┌────────

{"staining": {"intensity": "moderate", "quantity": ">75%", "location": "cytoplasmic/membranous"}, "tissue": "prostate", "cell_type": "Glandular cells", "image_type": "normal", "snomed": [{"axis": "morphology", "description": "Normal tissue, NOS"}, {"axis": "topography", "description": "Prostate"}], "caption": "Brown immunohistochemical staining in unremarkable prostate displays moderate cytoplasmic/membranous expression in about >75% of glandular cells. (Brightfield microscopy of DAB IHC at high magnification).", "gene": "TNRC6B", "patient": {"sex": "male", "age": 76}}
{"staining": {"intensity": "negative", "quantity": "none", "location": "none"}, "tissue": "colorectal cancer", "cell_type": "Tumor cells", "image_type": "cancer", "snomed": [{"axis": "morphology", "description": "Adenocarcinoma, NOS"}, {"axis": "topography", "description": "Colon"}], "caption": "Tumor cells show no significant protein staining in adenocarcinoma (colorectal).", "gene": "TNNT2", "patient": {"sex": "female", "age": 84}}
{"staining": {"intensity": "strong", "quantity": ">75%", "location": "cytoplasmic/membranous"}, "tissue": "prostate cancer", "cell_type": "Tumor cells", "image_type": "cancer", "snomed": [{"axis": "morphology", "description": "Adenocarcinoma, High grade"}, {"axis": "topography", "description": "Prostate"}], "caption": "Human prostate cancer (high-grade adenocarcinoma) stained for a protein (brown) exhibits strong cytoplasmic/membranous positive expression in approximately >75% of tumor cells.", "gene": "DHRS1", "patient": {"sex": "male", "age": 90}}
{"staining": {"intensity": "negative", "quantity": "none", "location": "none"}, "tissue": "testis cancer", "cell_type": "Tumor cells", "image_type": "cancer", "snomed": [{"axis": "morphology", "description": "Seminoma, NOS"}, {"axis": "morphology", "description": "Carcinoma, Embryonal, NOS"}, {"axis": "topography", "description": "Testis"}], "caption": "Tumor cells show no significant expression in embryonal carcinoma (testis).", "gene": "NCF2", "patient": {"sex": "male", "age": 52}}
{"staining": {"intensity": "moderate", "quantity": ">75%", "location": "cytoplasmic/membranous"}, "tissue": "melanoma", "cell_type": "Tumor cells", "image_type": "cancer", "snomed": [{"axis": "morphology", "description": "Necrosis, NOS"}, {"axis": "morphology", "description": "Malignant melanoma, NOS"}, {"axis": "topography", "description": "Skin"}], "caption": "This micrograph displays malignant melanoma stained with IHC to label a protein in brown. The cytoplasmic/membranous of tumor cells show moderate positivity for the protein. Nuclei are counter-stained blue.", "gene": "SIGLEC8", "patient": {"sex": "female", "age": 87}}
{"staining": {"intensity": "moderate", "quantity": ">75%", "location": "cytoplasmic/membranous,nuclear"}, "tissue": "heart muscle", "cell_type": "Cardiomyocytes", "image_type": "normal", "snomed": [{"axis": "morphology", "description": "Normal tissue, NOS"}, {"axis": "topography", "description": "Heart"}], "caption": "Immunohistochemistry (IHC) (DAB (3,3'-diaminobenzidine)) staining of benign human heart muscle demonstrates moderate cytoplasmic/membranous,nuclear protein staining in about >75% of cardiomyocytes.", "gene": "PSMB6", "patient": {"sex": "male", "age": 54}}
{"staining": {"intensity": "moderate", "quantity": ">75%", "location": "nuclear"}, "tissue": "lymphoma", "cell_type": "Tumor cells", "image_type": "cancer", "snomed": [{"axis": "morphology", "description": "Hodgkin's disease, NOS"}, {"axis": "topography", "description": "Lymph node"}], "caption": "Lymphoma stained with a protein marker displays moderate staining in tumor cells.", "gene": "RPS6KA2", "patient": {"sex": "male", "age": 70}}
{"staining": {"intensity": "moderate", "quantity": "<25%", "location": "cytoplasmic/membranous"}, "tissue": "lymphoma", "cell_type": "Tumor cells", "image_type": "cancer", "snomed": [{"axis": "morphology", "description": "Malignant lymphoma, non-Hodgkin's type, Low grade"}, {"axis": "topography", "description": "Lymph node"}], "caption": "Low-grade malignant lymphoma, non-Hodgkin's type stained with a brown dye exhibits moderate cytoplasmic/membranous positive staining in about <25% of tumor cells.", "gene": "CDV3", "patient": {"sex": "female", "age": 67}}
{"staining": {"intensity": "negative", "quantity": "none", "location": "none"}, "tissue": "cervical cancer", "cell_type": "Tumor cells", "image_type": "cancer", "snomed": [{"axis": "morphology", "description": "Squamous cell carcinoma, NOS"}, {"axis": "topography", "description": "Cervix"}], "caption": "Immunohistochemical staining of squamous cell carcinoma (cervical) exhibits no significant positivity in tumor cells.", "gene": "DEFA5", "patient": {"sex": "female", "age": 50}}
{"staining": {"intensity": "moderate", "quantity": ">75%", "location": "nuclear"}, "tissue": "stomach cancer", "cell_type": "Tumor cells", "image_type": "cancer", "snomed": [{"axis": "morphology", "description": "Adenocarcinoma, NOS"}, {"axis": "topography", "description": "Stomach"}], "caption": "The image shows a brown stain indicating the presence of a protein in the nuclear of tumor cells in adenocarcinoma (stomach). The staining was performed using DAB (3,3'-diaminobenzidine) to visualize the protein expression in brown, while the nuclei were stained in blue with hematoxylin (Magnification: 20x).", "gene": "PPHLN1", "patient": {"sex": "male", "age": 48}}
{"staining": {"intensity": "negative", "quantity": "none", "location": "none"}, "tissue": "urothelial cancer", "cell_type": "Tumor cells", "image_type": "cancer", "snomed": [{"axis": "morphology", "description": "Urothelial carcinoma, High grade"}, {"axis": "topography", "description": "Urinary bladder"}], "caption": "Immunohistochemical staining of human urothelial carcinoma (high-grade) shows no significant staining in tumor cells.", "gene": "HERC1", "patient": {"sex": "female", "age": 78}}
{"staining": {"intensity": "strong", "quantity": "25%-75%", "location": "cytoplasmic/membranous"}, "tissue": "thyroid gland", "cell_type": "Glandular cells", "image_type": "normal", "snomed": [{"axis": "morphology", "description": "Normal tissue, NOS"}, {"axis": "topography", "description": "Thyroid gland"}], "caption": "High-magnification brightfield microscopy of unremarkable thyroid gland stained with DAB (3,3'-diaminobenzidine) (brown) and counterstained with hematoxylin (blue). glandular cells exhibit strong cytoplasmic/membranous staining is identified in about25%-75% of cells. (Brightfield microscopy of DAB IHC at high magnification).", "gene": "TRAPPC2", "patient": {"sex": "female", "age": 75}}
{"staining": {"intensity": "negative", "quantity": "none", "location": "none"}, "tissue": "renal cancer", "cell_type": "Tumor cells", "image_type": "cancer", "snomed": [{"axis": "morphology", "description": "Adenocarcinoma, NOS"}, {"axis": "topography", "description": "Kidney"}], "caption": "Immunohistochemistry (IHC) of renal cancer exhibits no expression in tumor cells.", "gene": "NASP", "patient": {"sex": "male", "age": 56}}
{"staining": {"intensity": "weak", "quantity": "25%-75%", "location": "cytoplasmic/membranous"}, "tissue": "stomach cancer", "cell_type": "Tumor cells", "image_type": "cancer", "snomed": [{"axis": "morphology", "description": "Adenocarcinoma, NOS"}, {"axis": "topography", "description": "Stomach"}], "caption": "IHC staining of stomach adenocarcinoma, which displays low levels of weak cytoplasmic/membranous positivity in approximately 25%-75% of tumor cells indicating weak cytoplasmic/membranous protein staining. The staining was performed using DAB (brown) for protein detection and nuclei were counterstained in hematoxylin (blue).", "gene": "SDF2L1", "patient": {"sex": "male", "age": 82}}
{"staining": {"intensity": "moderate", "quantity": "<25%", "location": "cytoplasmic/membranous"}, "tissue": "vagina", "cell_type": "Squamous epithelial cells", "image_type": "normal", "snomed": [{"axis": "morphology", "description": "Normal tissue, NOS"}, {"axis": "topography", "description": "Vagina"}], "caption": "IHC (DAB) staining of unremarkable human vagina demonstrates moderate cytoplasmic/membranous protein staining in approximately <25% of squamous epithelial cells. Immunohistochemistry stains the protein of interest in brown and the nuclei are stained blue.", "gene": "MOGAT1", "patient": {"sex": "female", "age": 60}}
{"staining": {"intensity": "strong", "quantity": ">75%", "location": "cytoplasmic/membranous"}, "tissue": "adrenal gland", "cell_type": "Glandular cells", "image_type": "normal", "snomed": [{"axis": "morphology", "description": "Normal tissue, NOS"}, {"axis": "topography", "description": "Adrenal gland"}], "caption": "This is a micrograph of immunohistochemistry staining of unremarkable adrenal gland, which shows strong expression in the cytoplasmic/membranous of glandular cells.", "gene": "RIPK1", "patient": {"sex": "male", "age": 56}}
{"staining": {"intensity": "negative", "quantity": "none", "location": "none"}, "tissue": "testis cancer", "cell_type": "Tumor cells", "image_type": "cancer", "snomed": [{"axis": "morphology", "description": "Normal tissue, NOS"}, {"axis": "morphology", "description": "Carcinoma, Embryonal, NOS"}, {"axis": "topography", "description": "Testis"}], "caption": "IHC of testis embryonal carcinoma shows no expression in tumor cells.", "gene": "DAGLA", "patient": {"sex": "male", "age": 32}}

└────────

● Task statement:
Could you repeat exactly the lines in the listing above from the one with "non-Hodgkin's type, Low" down to the one with "staining of squamous"? Include both of those lines.

● Exercise response:
{"staining": {"intensity": "moderate", "quantity": "<25%", "location": "cytoplasmic/membranous"}, "tissue": "lymphoma", "cell_type": "Tumor cells", "image_type": "cancer", "snomed": [{"axis": "morphology", "description": "Malignant lymphoma, non-Hodgkin's type, Low grade"}, {"axis": "topography", "description": "Lymph node"}], "caption": "Low-grade malignant lymphoma, non-Hodgkin's type stained with a brown dye exhibits moderate cytoplasmic/membranous positive staining in about <25% of tumor cells.", "gene": "CDV3", "patient": {"sex": "female", "age": 67}}
{"staining": {"intensity": "negative", "quantity": "none", "location": "none"}, "tissue": "cervical cancer", "cell_type": "Tumor cells", "image_type": "cancer", "snomed": [{"axis": "morphology", "description": "Squamous cell carcinoma, NOS"}, {"axis": "topography", "description": "Cervix"}], "caption": "Immunohistochemical staining of squamous cell carcinoma (cervical) exhibits no significant positivity in tumor cells.", "gene": "DEFA5", "patient": {"sex": "female", "age": 50}}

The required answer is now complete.